Dataset entries:
[Begin]

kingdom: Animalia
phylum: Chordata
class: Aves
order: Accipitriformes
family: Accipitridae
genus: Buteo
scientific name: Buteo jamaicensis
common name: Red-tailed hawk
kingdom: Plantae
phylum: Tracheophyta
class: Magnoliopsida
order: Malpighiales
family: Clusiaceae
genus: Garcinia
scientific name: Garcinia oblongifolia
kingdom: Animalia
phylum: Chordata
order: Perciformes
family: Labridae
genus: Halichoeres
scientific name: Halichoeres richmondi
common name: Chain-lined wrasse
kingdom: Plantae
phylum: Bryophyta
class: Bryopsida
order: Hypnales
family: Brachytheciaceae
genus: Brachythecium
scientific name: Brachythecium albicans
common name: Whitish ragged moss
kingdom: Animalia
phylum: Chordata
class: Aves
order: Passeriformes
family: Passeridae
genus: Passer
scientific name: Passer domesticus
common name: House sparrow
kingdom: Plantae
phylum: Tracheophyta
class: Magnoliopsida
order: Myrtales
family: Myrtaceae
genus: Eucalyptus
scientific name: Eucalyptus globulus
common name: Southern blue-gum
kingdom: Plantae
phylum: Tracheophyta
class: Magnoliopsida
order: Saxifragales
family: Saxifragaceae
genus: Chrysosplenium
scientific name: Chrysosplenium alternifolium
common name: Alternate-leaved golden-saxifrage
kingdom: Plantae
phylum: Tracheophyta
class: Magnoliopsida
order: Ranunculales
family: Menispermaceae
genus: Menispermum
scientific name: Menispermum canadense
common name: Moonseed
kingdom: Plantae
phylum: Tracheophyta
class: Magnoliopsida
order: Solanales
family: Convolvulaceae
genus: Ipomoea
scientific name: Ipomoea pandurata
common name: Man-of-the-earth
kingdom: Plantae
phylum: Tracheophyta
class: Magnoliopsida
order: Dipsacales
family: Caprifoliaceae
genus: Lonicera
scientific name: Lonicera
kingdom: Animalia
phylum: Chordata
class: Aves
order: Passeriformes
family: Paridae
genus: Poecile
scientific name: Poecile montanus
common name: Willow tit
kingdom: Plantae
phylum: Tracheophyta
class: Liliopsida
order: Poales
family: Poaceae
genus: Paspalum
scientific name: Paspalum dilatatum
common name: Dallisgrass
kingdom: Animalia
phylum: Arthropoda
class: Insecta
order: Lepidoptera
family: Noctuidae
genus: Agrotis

[End]

## Task statement
Copy the records word for word, from the line that contains "genus: Poecile" (that line included) through the end of the records.

## Result
genus: Poecile
scientific name: Poecile montanus
common name: Willow tit
kingdom: Plantae
phylum: Tracheophyta
class: Liliopsida
order: Poales
family: Poaceae
genus: Paspalum
scientific name: Paspalum dilatatum
common name: Dallisgrass
kingdom: Animalia
phylum: Arthropoda
class: Insecta
order: Lepidoptera
family: Noctuidae
genus: Agrotis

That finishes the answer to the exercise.